ASSIGNMENT.
List every person named in the following interview with the documentary director about Shin Bet.

SOURCE EXTRACT.
———
The Oscar-nominated documentarian talks about getting six Israeli intelligence bigwigs to tell all.
By David Fear|
Any filmmaker could get one member of Israel’s domestic-intelligence agency, Shin Bet, to sit for an interview. Director Dror Moreh managed to wrangle six former heads of the organization—and got them to open up onscreen about everything from drone strikes to the Jewish Underground’s 1984 plan to attack the Dome of the Rock. The Gatekeepers offers a compelling inside perspective on the Israel-Palestinian conflict, and it just earned an Oscar nomination for Best Documentary Feature. TONY talked to Moreh, 51, at the Sundance Film Festival.
Time Out New York: This documentary stems from your previous project on Ariel Sharon, right? Dror Moreh:Sharon (2008) was my first attempt to do something political. I was curious about how this guy who was the father of the settlements could be the same person who could come up with a disengagement plan in Gaza and the West Bank. While I was interviewing people close to him, his chief of staff, Dov Weissglass, told me that something very profound had happened to Sharon when four former heads of Shin Bet were interviewed in 2003. They all said that if Sharon continued the way he was going, he would be leading Israel into catastrophe. Sharon took that statement very seriously; these were people who he knew and respected, and if these people were saying this, he had to take it into account.
When Weissglass told me that, it was like boop: A giant lightbulb turned on above my head. If a small interview with these four gentlemen could move one man, maybe I could get all six of them together and move even more people.
———
DATA EXTRACT.
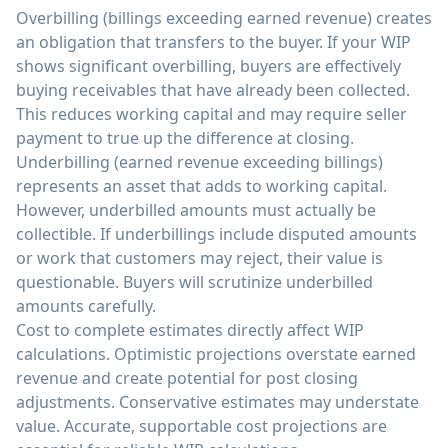
Overbilling (billings exceeding earned revenue) creates
an obligation that transfers to the buyer. If your WIP
shows significant overbilling, buyers are effectively
buying receivables that have already been collected.
This reduces working capital and may require seller
payment to true up the difference at closing.
Underbilling (earned revenue exceeding billings)
represents an asset that adds to working capital.
However, underbilled amounts must actually be
collectible. If underbillings include disputed amounts
or work that customers may reject, their value is
questionable. Buyers will scrutinize underbilled
amounts carefully.
Cost to complete estimates directly affect WIP
calculations. Optimistic projections overstate earned
revenue and create potential for post closing
adjustments. Conservative estimates may understate
value. Accurate, supportable cost projections are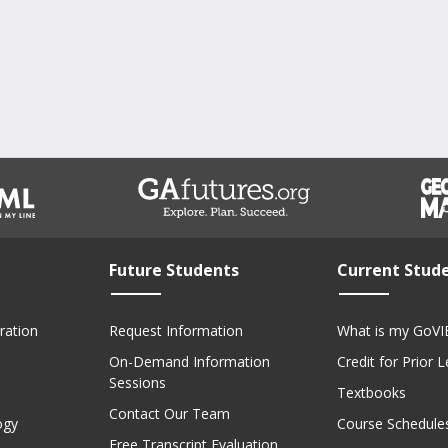
Future Students
Current Stud
ration
Request Information
What is my GoVI
On-Demand Information
Credit for Prior 
Sessions
Textbooks
Contact Our Team
ogy
Course Schedule
Free Transcript Evaluation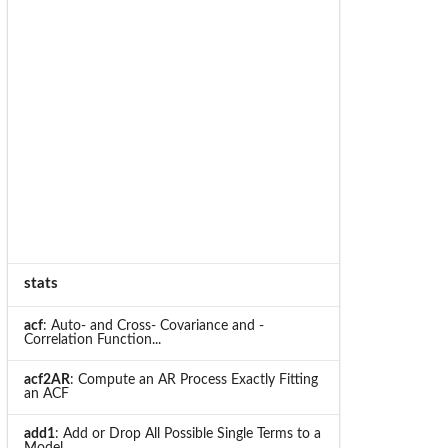
stats
acf
: Auto- and Cross- Covariance and -
Correlation Function...
acf2AR
: Compute an AR Process Exactly Fitting
an ACF
add1
: Add or Drop All Possible Single Terms to a
Model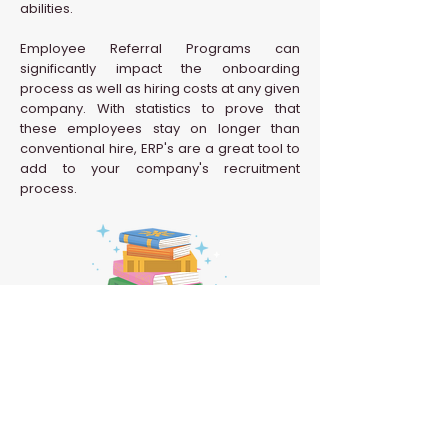
abilities.
Employee Referral Programs can
significantly impact the onboarding
process as well as hiring costs at any given
company. With statistics to prove that
these employees stay on longer than
conventional hire, ERP's are a great tool to
add to your company's recruitment
process.
Back to HR Glossary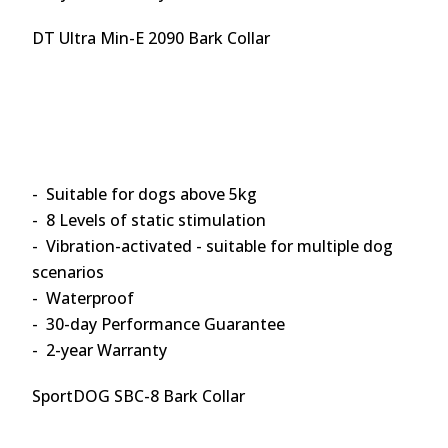
DT Ultra Min-E 2090 Bark Collar
- Suitable for dogs above 5kg
- 8 Levels of static stimulation
- Vibration-activated - suitable for multiple dog
scenarios
- Waterproof
- 30-day Performance Guarantee
- 2-year Warranty
SportDOG SBC-8 Bark Collar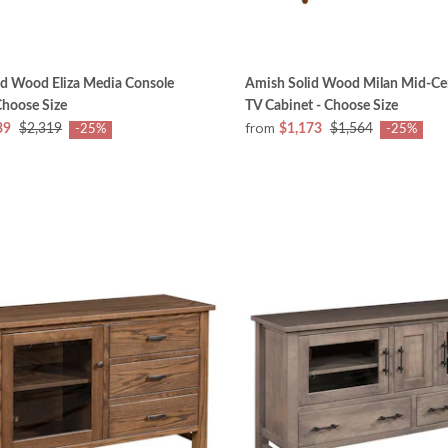
id Wood Eliza Media Console
Amish Solid Wood Milan Mid-Ce
Choose Size
TV Cabinet - Choose Size
from
39
$2,319
$1,173
$1,564
-25%
-25%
———
ANSWER FOR THIS EXERCISE.
David Fear, Dror Moreh, Ariel Sharon, Dov Weissglass